• [Instructions to follow] An unchanged copy of all the lines below is expected, and it should contain no pictures.
═════ Given data
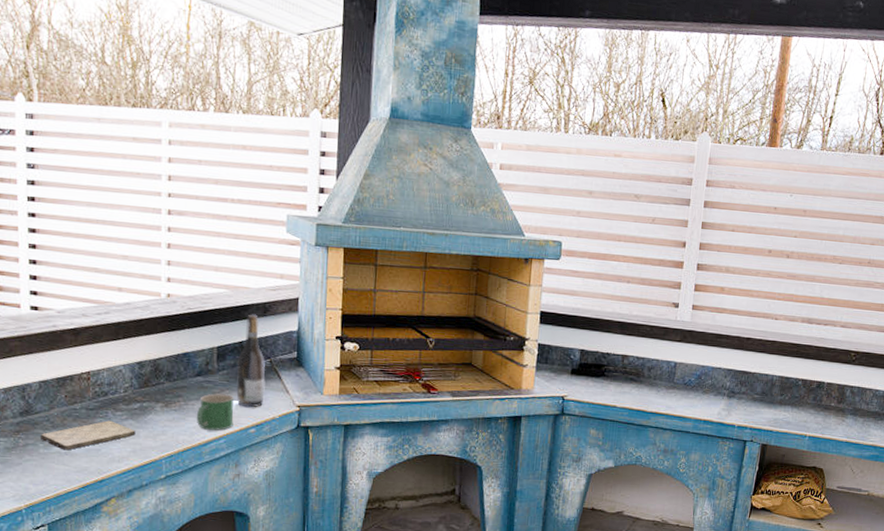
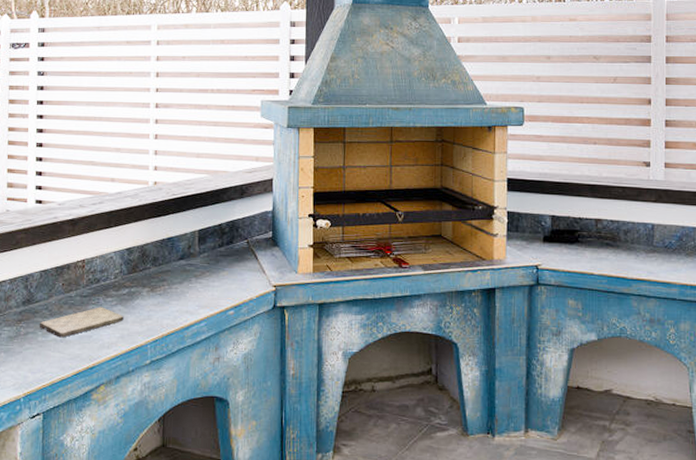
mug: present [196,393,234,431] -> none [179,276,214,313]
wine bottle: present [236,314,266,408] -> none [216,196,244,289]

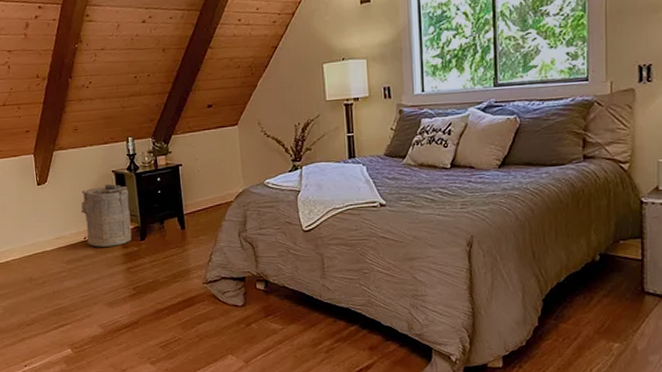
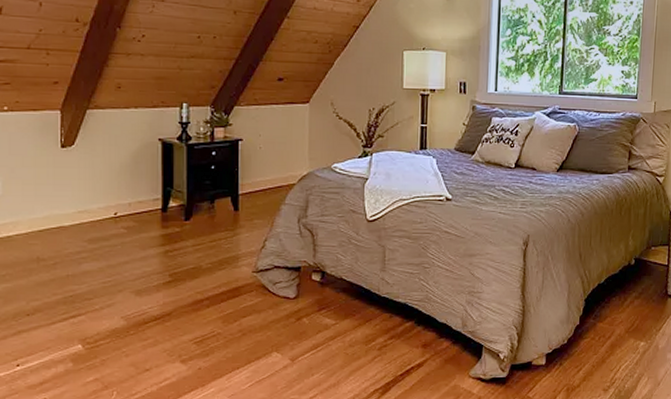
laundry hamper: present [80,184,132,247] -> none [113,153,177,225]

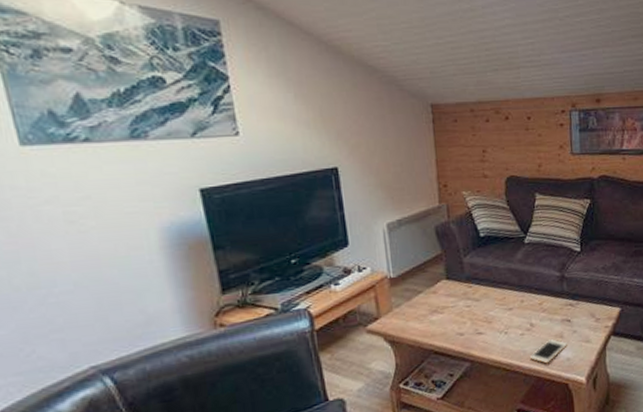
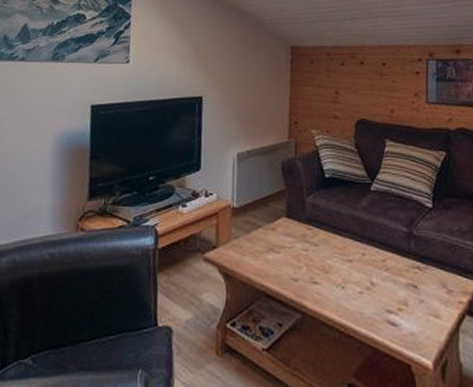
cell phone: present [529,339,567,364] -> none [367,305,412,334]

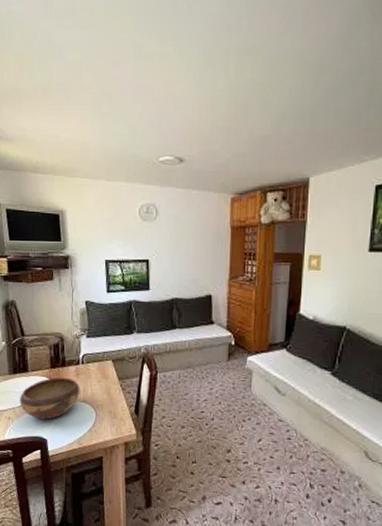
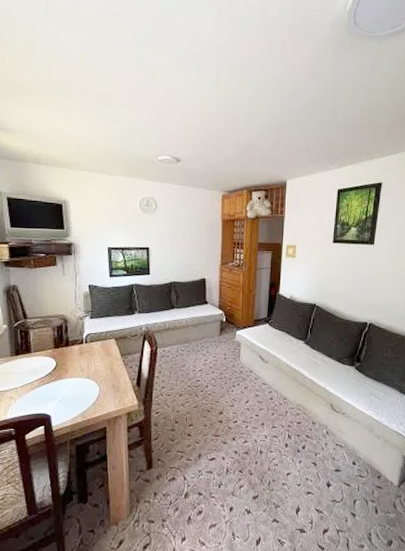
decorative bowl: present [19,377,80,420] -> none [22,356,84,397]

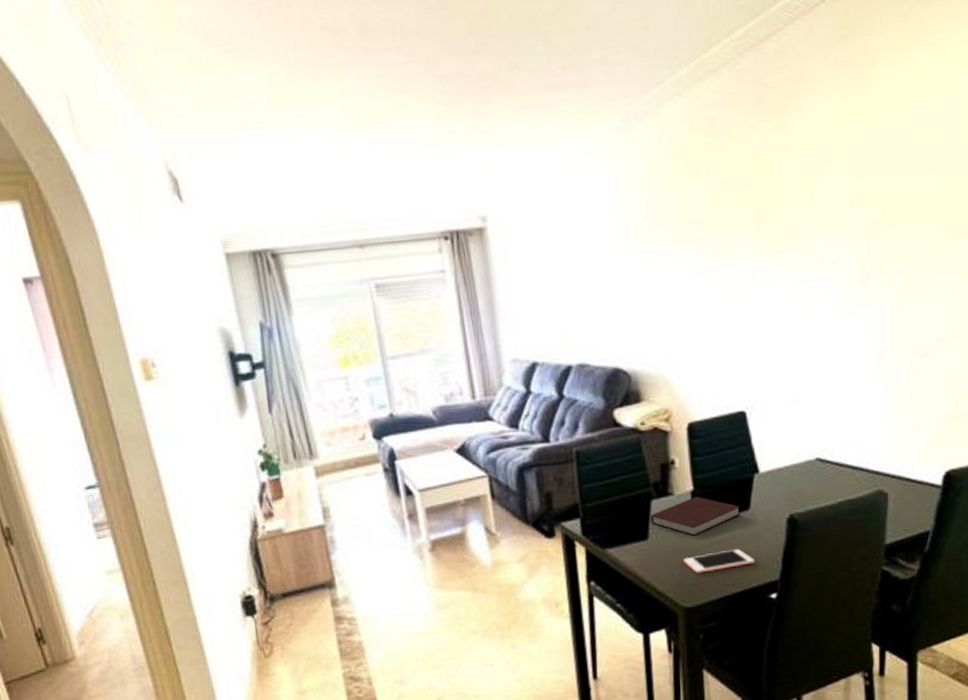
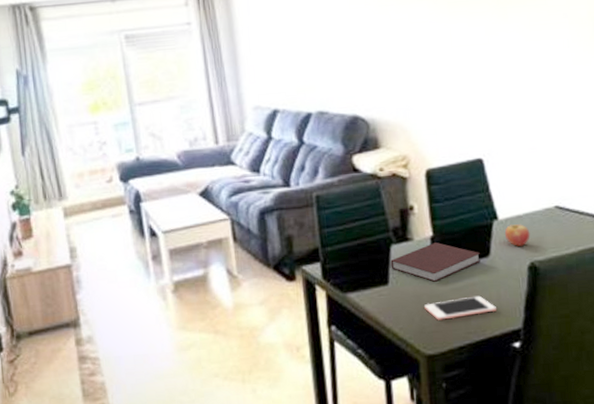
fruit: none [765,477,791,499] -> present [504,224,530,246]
══════════
• [Problem solution]
mug: present [196,393,234,431] -> none [179,276,214,313]
wine bottle: present [236,314,266,408] -> none [216,196,244,289]

laundry hamper: present [80,184,132,247] -> none [113,153,177,225]

cell phone: present [529,339,567,364] -> none [367,305,412,334]

decorative bowl: present [19,377,80,420] -> none [22,356,84,397]

fruit: none [765,477,791,499] -> present [504,224,530,246]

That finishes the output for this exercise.